-- What is expected --
Go through the listing below and list every line with "damska".

-- Supplied records --
= = = =
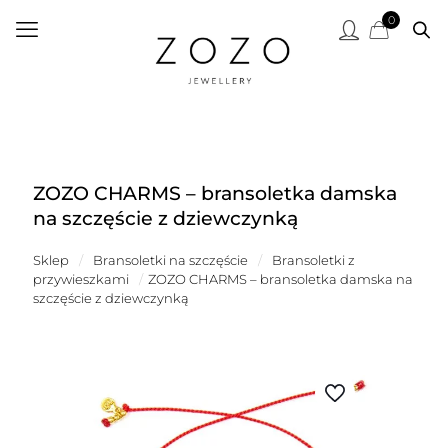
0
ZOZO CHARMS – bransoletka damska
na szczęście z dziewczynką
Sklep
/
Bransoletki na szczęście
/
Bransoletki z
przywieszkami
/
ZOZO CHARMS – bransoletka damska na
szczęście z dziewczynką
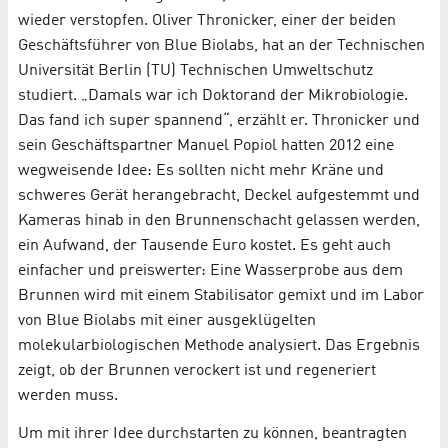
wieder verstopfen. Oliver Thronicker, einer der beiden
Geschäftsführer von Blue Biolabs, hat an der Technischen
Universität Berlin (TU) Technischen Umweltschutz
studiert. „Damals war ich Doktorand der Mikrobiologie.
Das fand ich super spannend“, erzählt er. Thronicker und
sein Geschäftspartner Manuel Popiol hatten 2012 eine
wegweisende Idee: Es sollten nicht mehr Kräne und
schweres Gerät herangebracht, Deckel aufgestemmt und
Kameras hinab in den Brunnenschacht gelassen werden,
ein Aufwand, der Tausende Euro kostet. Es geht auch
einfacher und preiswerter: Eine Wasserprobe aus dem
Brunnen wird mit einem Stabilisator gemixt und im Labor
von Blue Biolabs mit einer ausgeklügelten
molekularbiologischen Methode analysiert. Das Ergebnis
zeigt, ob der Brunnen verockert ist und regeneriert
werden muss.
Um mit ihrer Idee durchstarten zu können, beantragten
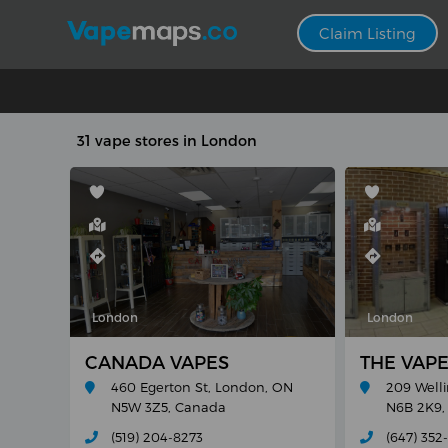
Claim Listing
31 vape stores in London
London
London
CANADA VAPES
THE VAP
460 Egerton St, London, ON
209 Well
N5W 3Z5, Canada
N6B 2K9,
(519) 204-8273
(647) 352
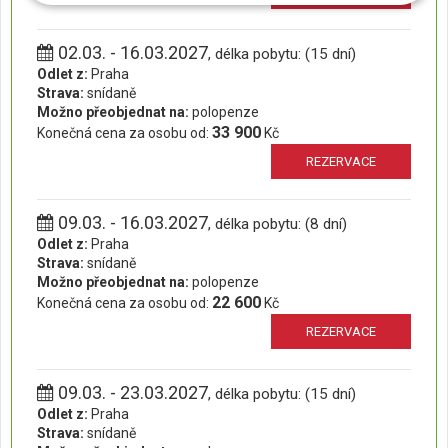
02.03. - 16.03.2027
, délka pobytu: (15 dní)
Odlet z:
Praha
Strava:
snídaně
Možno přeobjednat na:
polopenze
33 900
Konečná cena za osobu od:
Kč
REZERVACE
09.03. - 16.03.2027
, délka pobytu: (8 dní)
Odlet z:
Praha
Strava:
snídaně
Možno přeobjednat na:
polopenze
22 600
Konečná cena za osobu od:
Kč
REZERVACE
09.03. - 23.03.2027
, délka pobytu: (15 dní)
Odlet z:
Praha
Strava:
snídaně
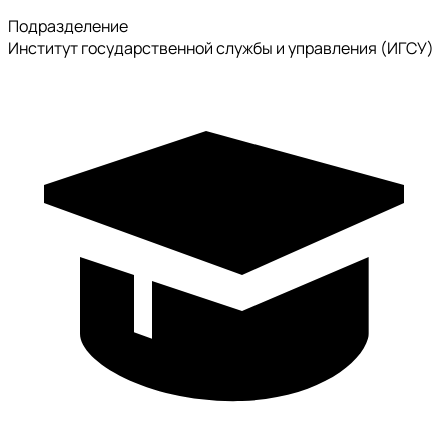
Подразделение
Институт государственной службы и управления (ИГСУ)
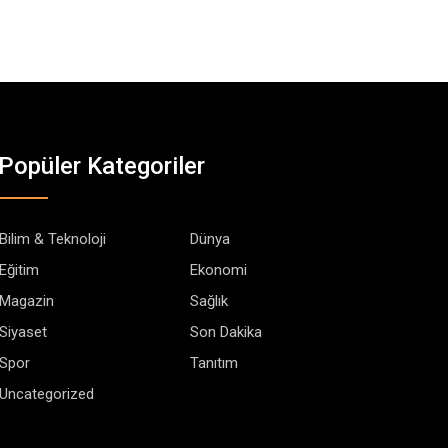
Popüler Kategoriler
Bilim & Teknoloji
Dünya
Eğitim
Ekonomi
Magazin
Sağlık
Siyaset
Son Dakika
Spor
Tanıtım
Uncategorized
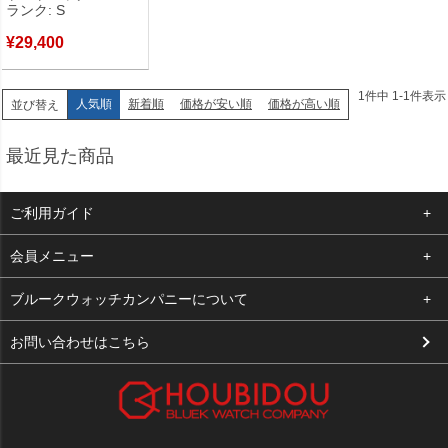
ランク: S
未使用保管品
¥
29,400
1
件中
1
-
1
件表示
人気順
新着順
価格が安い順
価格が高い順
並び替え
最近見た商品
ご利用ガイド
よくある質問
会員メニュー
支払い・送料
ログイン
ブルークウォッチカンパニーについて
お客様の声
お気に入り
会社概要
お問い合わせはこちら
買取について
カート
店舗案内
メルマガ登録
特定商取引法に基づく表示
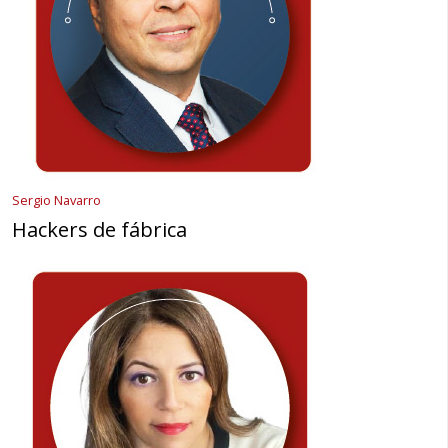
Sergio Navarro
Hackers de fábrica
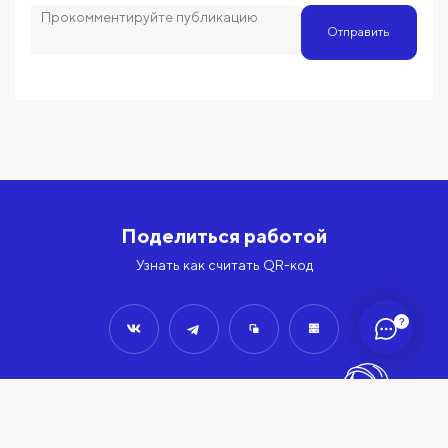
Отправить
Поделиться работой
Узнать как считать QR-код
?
= = = =
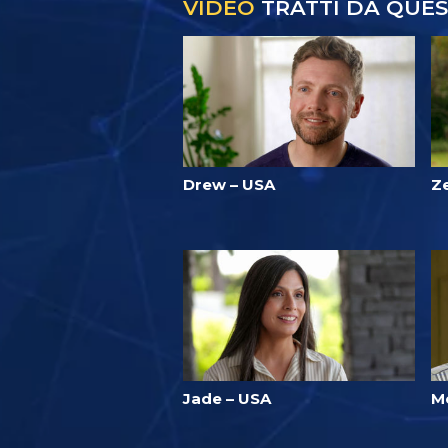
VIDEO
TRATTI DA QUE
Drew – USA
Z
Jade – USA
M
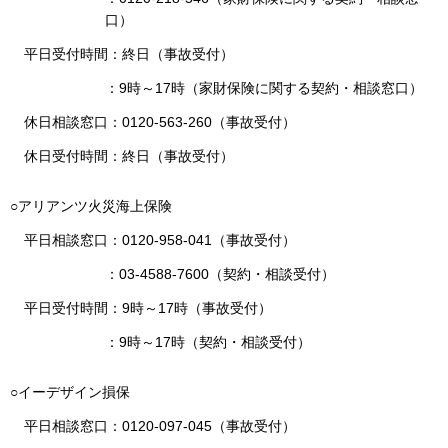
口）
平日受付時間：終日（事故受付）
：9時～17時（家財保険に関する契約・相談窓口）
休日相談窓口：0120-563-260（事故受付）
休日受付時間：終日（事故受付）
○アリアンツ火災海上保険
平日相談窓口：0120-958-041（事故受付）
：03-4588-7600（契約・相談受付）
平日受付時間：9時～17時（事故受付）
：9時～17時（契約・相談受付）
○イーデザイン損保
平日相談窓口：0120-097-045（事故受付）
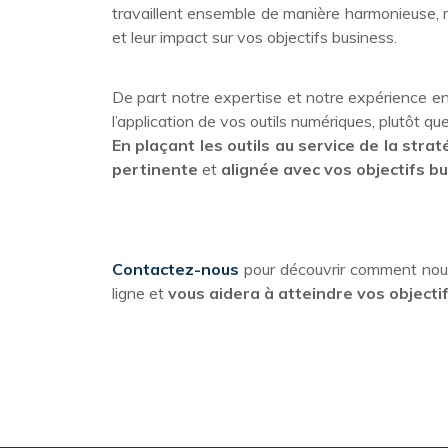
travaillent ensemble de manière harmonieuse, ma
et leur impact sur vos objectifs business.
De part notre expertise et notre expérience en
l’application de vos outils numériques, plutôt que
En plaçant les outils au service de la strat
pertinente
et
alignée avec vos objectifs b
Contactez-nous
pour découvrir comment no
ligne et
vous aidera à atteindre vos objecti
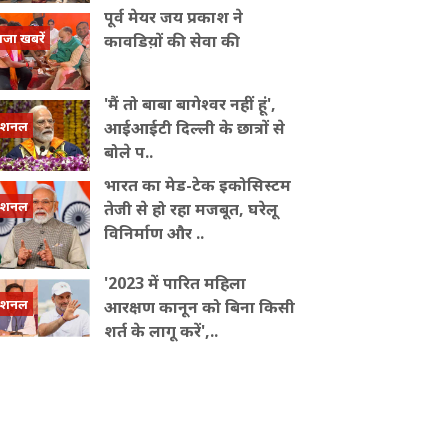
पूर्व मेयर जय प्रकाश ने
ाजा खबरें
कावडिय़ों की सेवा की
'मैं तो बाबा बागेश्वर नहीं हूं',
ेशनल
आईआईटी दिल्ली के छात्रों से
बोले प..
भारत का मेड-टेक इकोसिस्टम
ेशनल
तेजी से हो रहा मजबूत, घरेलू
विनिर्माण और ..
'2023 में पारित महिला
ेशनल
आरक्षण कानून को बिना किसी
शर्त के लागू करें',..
= = = =
-- Answer to this task --
ZOZO CHARMS – bransoletka damska
ZOZO CHARMS – bransoletka damska na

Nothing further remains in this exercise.